DATA SECTION below:

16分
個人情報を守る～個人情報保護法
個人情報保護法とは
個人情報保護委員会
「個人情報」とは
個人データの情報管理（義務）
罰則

End of DATA SECTION.
DATA SECTION below:

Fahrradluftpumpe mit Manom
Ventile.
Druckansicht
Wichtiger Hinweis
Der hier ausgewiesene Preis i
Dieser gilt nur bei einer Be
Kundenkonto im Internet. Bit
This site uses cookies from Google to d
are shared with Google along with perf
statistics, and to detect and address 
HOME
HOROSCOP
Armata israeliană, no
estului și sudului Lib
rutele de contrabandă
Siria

End of DATA SECTION.
DATA SECTION below:

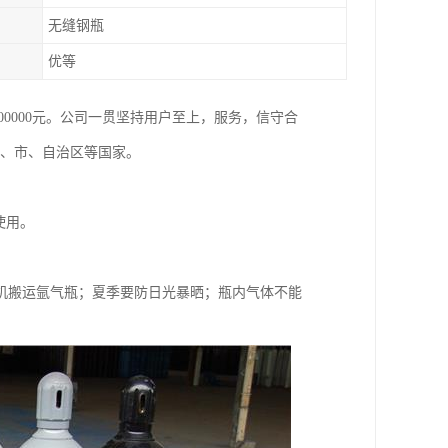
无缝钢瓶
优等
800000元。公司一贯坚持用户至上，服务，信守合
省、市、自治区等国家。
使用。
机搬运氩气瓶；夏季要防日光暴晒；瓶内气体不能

End of DATA SECTION.

__EXERCISE DIRECTIONS__: Lines containing the word "Google": copy every one of them from the records above.

__OUTPUT FOR THIS TASK__:
This site uses cookies from Google to d
are shared with Google along with perf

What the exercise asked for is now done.